Structure of grouper iridovirus purine nucleoside phosphorylase

Purine nucleoside phosphorylase (PNP) catalyzes the reversible phosphorolysis of purine ribonucleosides to the corresponding free bases and ribose 1‐phosphate. The crystal structure of grouper iridovirus PNP (givPNP), corresponding to the first PNP gene to be found in a virus, was determined at 2.4 Å resolution. The crystals belonged to space group R 3, with unit‐cell parameters a = 193.0, c = 105.6 Å, and contained four protomers per asymmetric unit. The overall structure of givPNP shows high similarity to mammalian PNPs, having an α/β structure with a nine‐stranded mixed β‐barrel flanked by a total of nine α‐helices. The predicted phosphate‐binding and ribose‐binding sites are occupied by a phosphate ion and a Tris molecule, respectively.
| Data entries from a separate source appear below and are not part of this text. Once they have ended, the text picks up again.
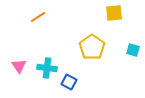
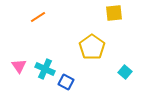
cyan square: moved 8 px left, 22 px down; rotated 24 degrees clockwise
cyan cross: moved 2 px left, 1 px down; rotated 18 degrees clockwise
blue square: moved 3 px left
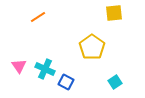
cyan square: moved 10 px left, 10 px down; rotated 16 degrees clockwise
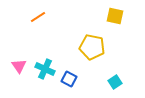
yellow square: moved 1 px right, 3 px down; rotated 18 degrees clockwise
yellow pentagon: rotated 25 degrees counterclockwise
blue square: moved 3 px right, 3 px up
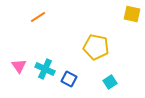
yellow square: moved 17 px right, 2 px up
yellow pentagon: moved 4 px right
cyan square: moved 5 px left
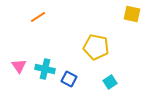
cyan cross: rotated 12 degrees counterclockwise
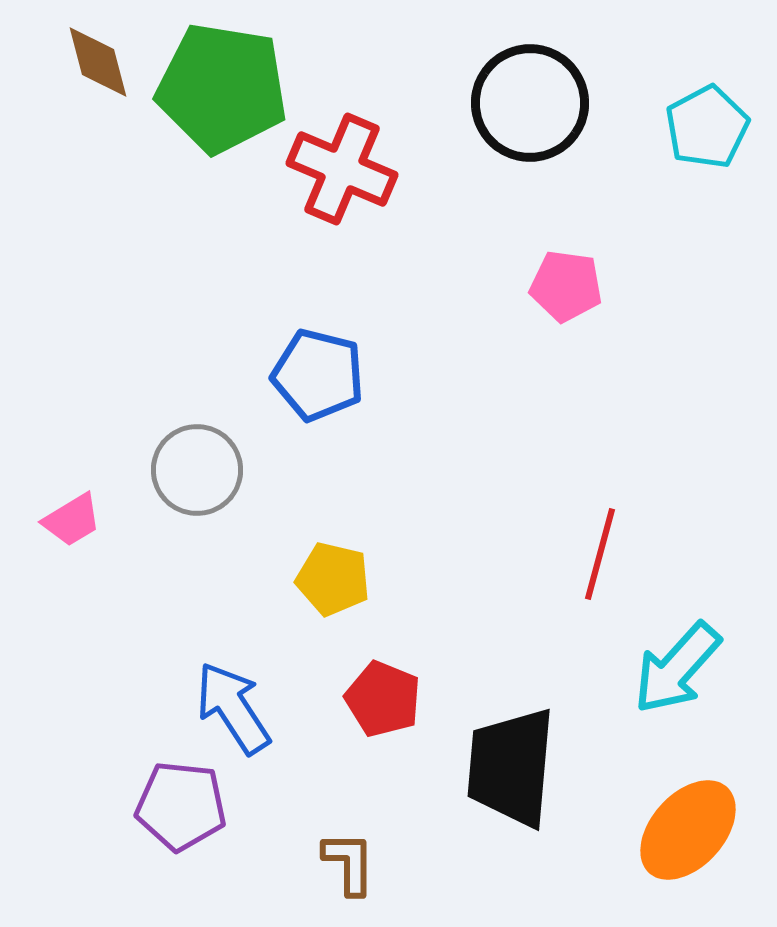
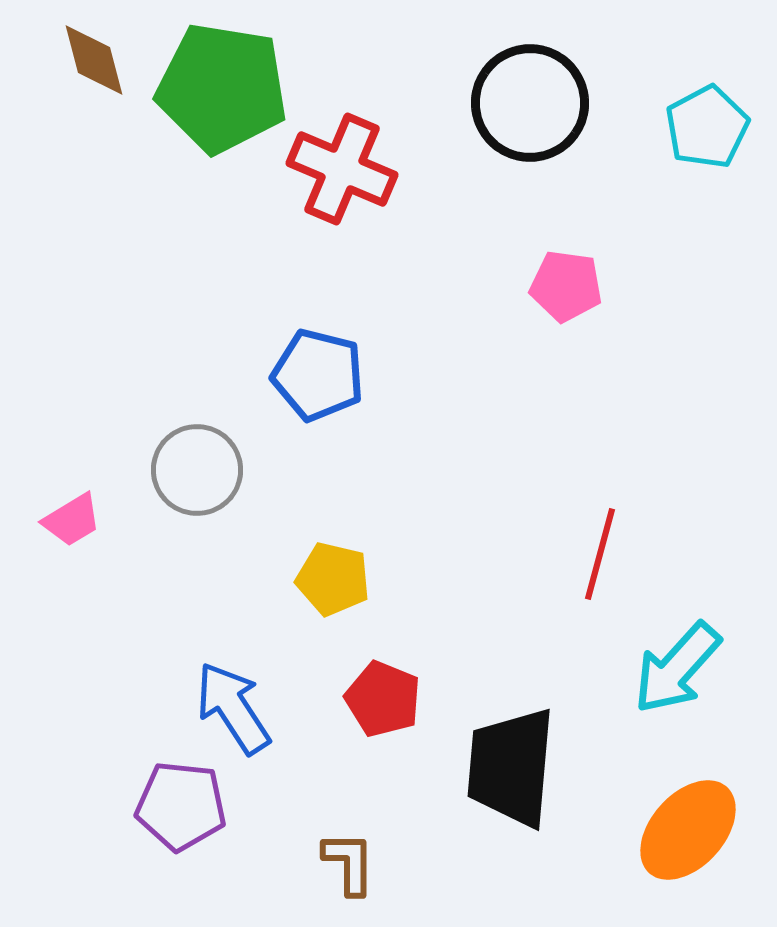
brown diamond: moved 4 px left, 2 px up
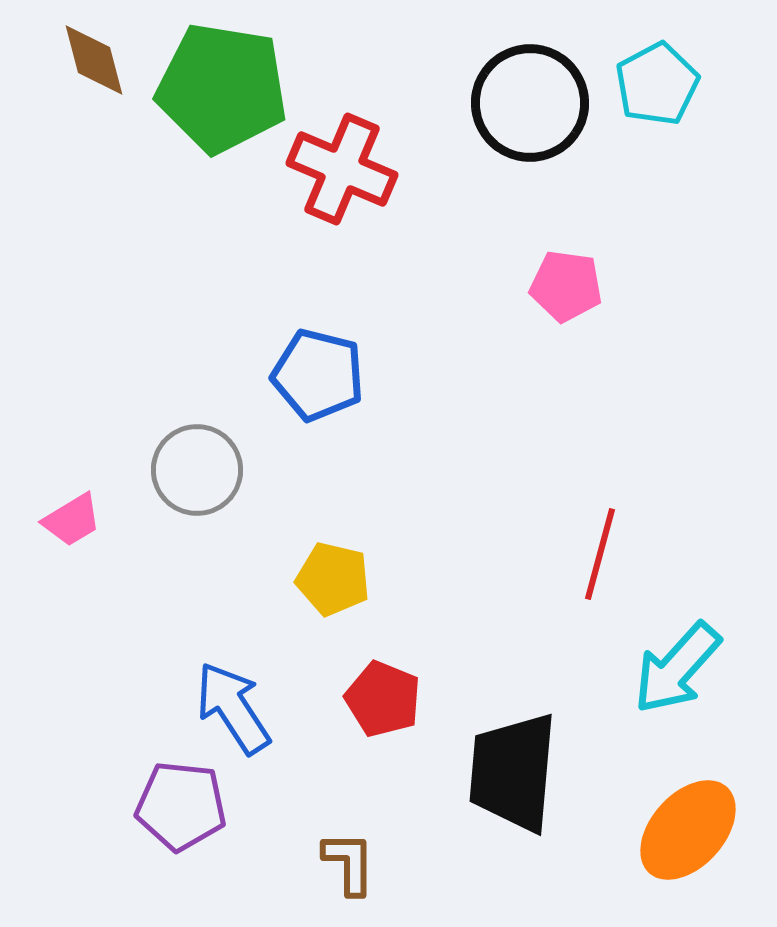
cyan pentagon: moved 50 px left, 43 px up
black trapezoid: moved 2 px right, 5 px down
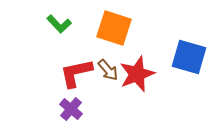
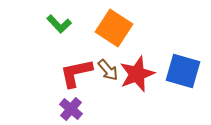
orange square: rotated 15 degrees clockwise
blue square: moved 6 px left, 14 px down
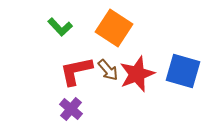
green L-shape: moved 1 px right, 3 px down
red L-shape: moved 2 px up
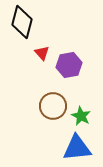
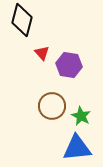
black diamond: moved 2 px up
purple hexagon: rotated 20 degrees clockwise
brown circle: moved 1 px left
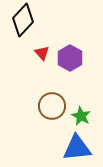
black diamond: moved 1 px right; rotated 28 degrees clockwise
purple hexagon: moved 1 px right, 7 px up; rotated 20 degrees clockwise
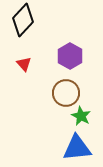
red triangle: moved 18 px left, 11 px down
purple hexagon: moved 2 px up
brown circle: moved 14 px right, 13 px up
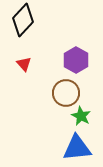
purple hexagon: moved 6 px right, 4 px down
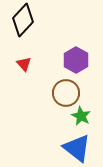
blue triangle: rotated 44 degrees clockwise
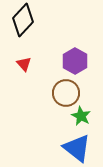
purple hexagon: moved 1 px left, 1 px down
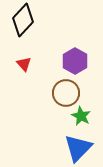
blue triangle: moved 1 px right; rotated 36 degrees clockwise
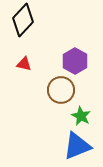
red triangle: rotated 35 degrees counterclockwise
brown circle: moved 5 px left, 3 px up
blue triangle: moved 1 px left, 2 px up; rotated 24 degrees clockwise
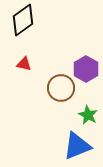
black diamond: rotated 12 degrees clockwise
purple hexagon: moved 11 px right, 8 px down
brown circle: moved 2 px up
green star: moved 7 px right, 1 px up
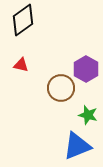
red triangle: moved 3 px left, 1 px down
green star: rotated 12 degrees counterclockwise
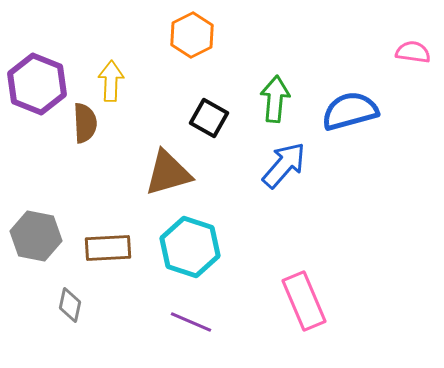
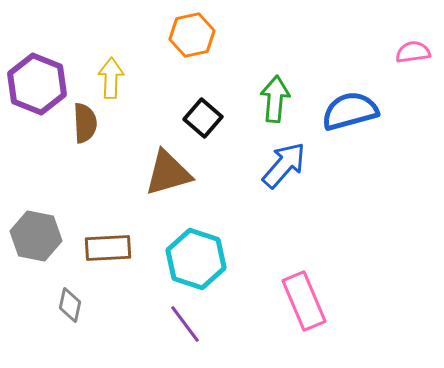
orange hexagon: rotated 15 degrees clockwise
pink semicircle: rotated 16 degrees counterclockwise
yellow arrow: moved 3 px up
black square: moved 6 px left; rotated 12 degrees clockwise
cyan hexagon: moved 6 px right, 12 px down
purple line: moved 6 px left, 2 px down; rotated 30 degrees clockwise
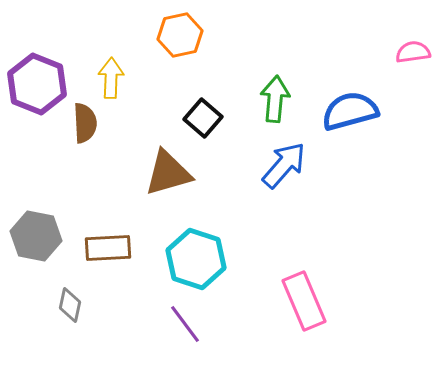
orange hexagon: moved 12 px left
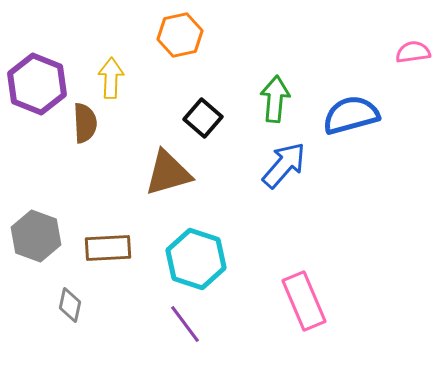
blue semicircle: moved 1 px right, 4 px down
gray hexagon: rotated 9 degrees clockwise
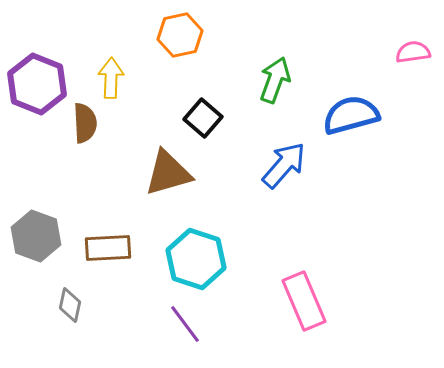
green arrow: moved 19 px up; rotated 15 degrees clockwise
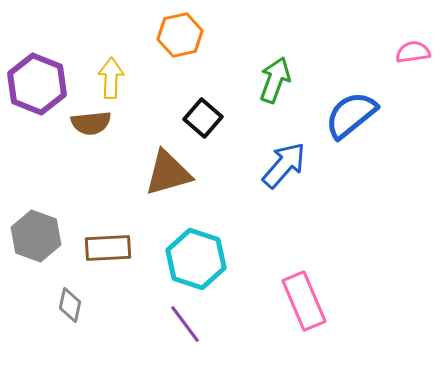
blue semicircle: rotated 24 degrees counterclockwise
brown semicircle: moved 6 px right; rotated 87 degrees clockwise
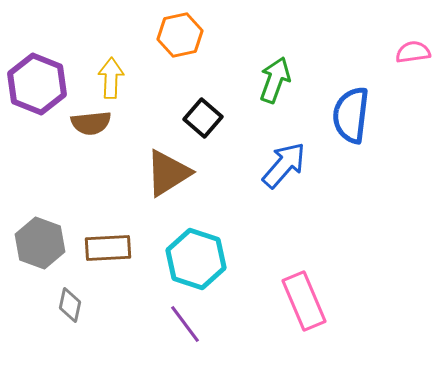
blue semicircle: rotated 44 degrees counterclockwise
brown triangle: rotated 16 degrees counterclockwise
gray hexagon: moved 4 px right, 7 px down
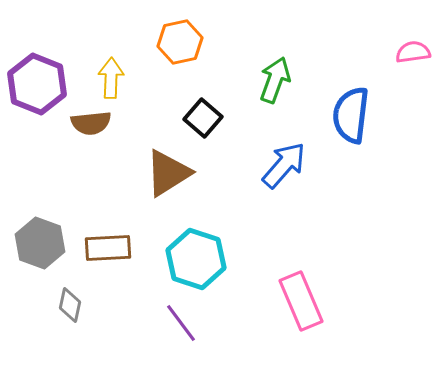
orange hexagon: moved 7 px down
pink rectangle: moved 3 px left
purple line: moved 4 px left, 1 px up
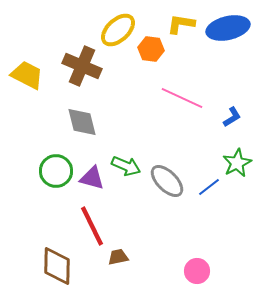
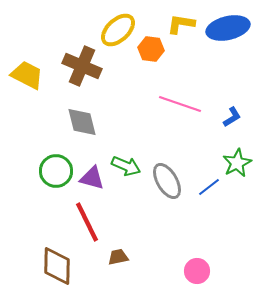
pink line: moved 2 px left, 6 px down; rotated 6 degrees counterclockwise
gray ellipse: rotated 15 degrees clockwise
red line: moved 5 px left, 4 px up
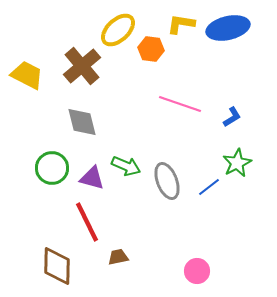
brown cross: rotated 27 degrees clockwise
green circle: moved 4 px left, 3 px up
gray ellipse: rotated 9 degrees clockwise
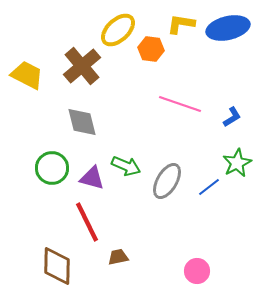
gray ellipse: rotated 51 degrees clockwise
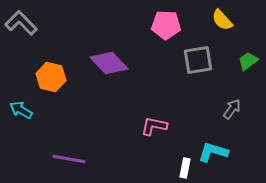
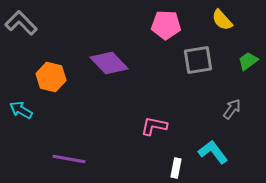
cyan L-shape: rotated 36 degrees clockwise
white rectangle: moved 9 px left
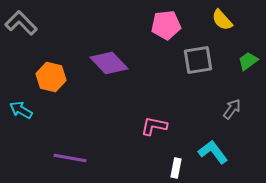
pink pentagon: rotated 8 degrees counterclockwise
purple line: moved 1 px right, 1 px up
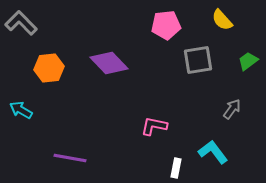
orange hexagon: moved 2 px left, 9 px up; rotated 20 degrees counterclockwise
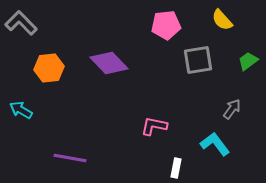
cyan L-shape: moved 2 px right, 8 px up
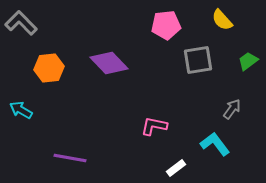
white rectangle: rotated 42 degrees clockwise
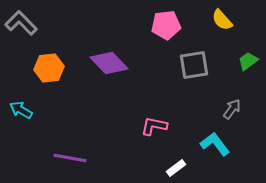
gray square: moved 4 px left, 5 px down
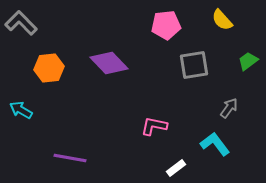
gray arrow: moved 3 px left, 1 px up
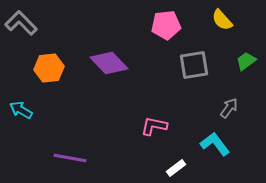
green trapezoid: moved 2 px left
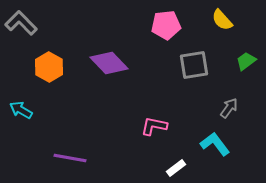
orange hexagon: moved 1 px up; rotated 24 degrees counterclockwise
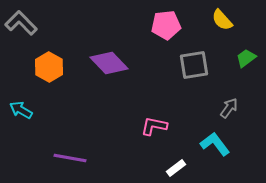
green trapezoid: moved 3 px up
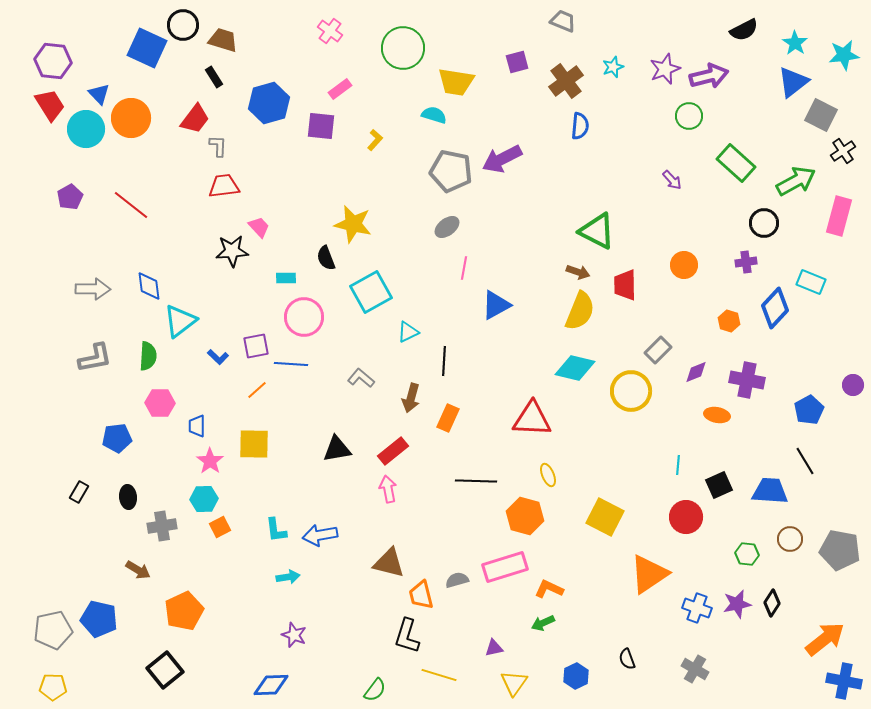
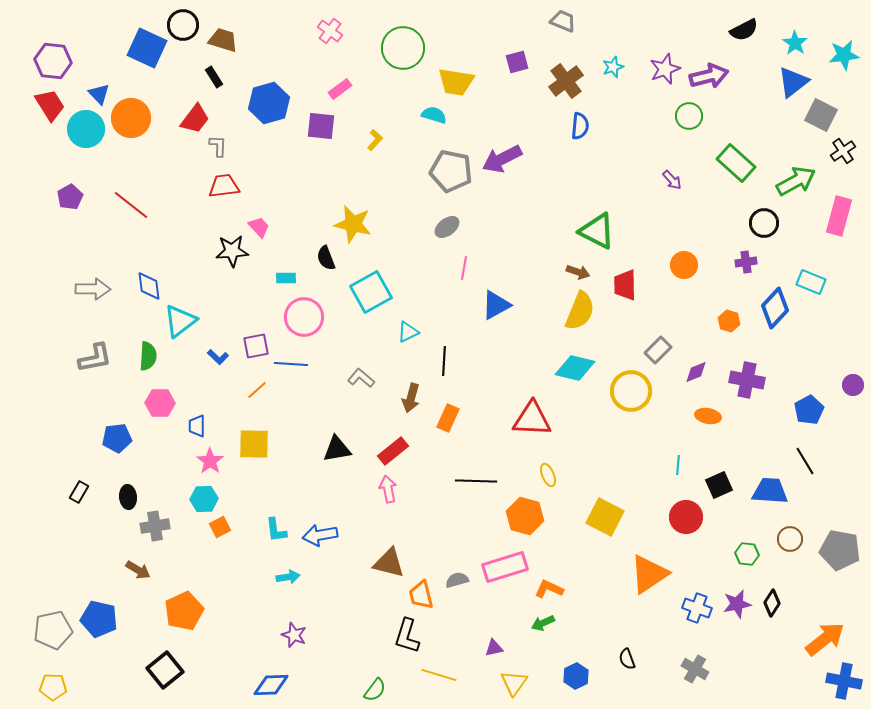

The geometrical arrangement and hydrogen‐bonding patterns of the phosphate‐binding site are similar to those found in the human and bovine PNP structures. The enzymatic activity assay of givPNP on various substrates revealed that givPNP can only accept 6‐oxopurine nucleosides as substrates, which is also suggested by its amino‐acid composition and active‐site architecture. All these results suggest that givPNP is a homologue of mammalian PNPs in terms of amino‐acid sequence, molecular mass, substrate specificity and overall structure, as well as in the composition of the active site.